▶ **Problem details**:
In the reply, give back exactly the lines from the one with "pinky pip: (190, 185)" through the last line of the records, without pictures.

:: Excerpted records ::

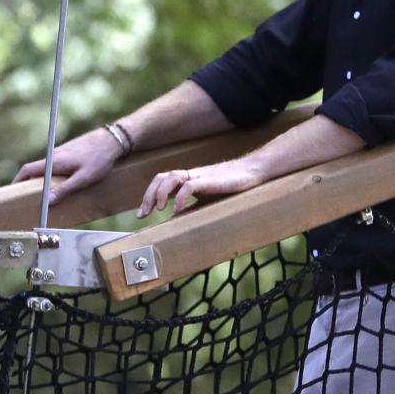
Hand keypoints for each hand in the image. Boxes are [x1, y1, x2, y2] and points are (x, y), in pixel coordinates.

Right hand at [13, 128, 124, 204]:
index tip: (12, 191)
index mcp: (54, 162)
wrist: (112, 140)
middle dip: (26, 181)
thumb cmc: (99, 159)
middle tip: (25, 196)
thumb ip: (65, 190)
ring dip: (39, 178)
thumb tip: (48, 201)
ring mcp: (61, 152)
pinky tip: (58, 183)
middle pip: (34, 168)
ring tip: (41, 193)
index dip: (17, 180)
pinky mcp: (68, 152)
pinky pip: (53, 164)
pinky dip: (49, 174)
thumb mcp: (84, 178)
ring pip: (44, 167)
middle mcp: (54, 155)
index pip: (28, 169)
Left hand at [137, 158, 266, 218]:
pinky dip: (180, 197)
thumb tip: (174, 220)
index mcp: (188, 180)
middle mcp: (190, 176)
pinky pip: (190, 185)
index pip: (161, 183)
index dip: (148, 196)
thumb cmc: (231, 187)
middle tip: (143, 214)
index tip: (142, 215)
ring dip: (161, 193)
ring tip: (159, 209)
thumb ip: (190, 208)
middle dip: (148, 195)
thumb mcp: (206, 201)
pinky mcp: (210, 179)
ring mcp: (199, 176)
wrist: (252, 173)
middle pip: (161, 177)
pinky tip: (177, 209)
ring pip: (171, 177)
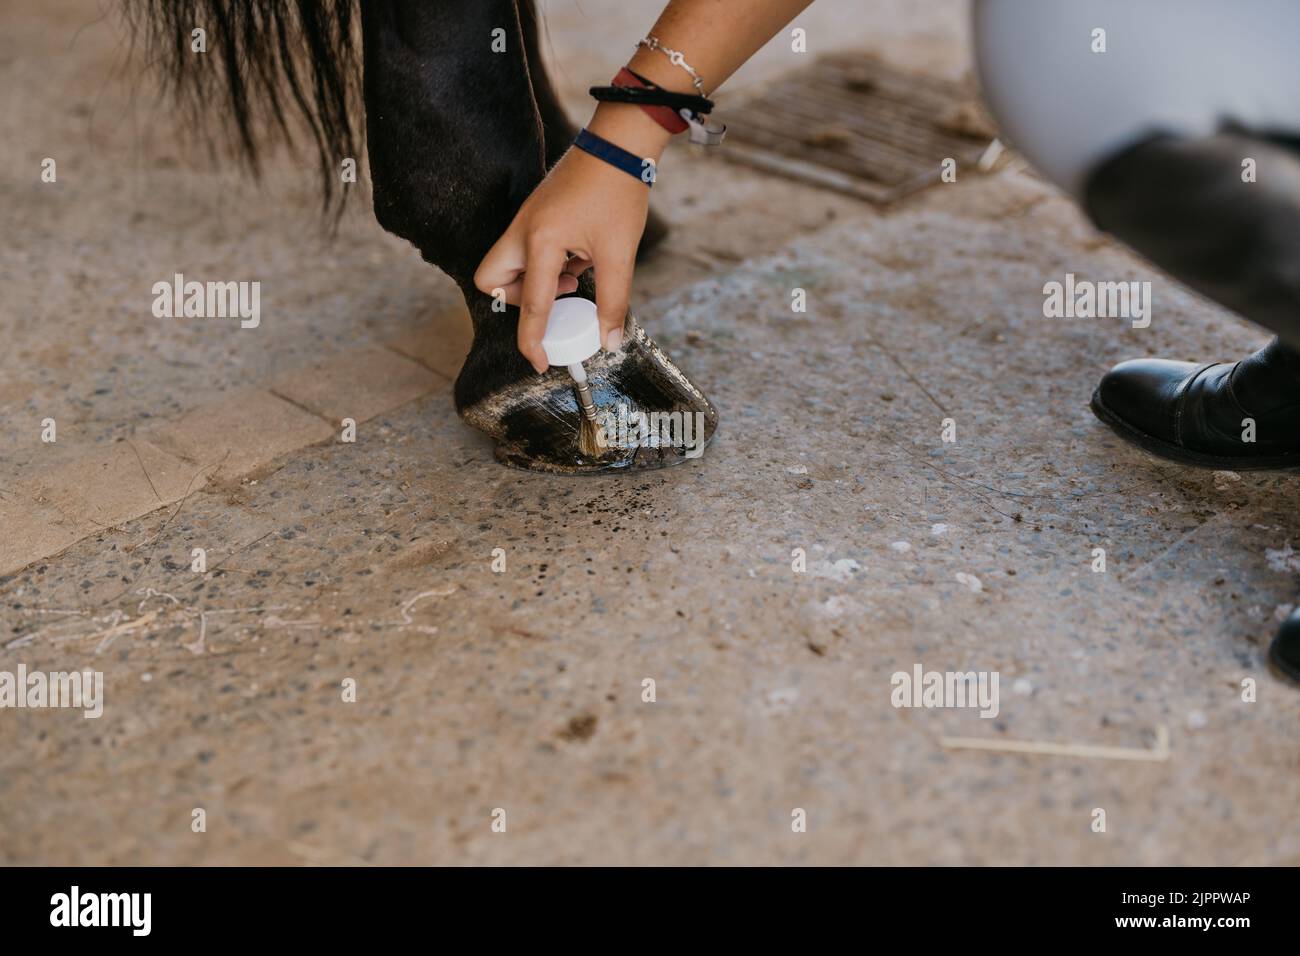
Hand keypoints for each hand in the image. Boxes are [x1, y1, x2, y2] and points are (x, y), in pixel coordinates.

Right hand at [474, 105, 667, 372]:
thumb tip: (609, 342)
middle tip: (555, 298)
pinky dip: (546, 263)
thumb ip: (613, 302)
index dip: (533, 341)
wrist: (619, 144)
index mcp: (540, 241)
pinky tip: (578, 256)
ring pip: (507, 266)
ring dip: (536, 282)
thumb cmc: (618, 193)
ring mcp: (524, 220)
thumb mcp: (619, 254)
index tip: (540, 364)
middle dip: (517, 300)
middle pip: (492, 280)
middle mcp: (522, 230)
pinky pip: (525, 251)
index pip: (531, 306)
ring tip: (574, 274)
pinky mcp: (534, 214)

:::

▶ **Response area**:
pinky pip: (190, 185)
index pip: (161, 183)
index dip: (148, 196)
thumb cmc: (231, 187)
middle tip: (143, 214)
index tip: (142, 215)
ring dip: (161, 193)
ring tip: (159, 209)
thumb ip: (190, 208)
middle dip: (148, 195)
thumb mcp: (206, 201)
pinky mcp: (210, 179)
ring mcp: (199, 176)
wrist: (252, 173)
middle pip: (161, 177)
pinky tip: (177, 209)
ring pip: (171, 177)
Hand keypoints for each hand in the image. Boxes are [x1, y1, x2, y2] and points are (x, y), in pixel coordinates.

Right hand at [474, 105, 667, 372]:
thumb tip: (609, 342)
middle tip: (555, 298)
pinky dip: (546, 263)
thumb ip: (613, 302)
index dip: (533, 341)
wrist: (619, 144)
index mcp: (540, 241)
pinky tip: (578, 256)
ring pip: (507, 266)
ring dip: (536, 282)
thumb cmc: (618, 193)
ring mcp: (524, 220)
thumb mcp: (619, 254)
index tip: (540, 364)
middle dip: (517, 300)
middle pip: (492, 280)
middle mcp: (522, 230)
pinky pip: (525, 251)
index pip: (531, 306)
ring tip: (574, 274)
pinky mcp: (534, 214)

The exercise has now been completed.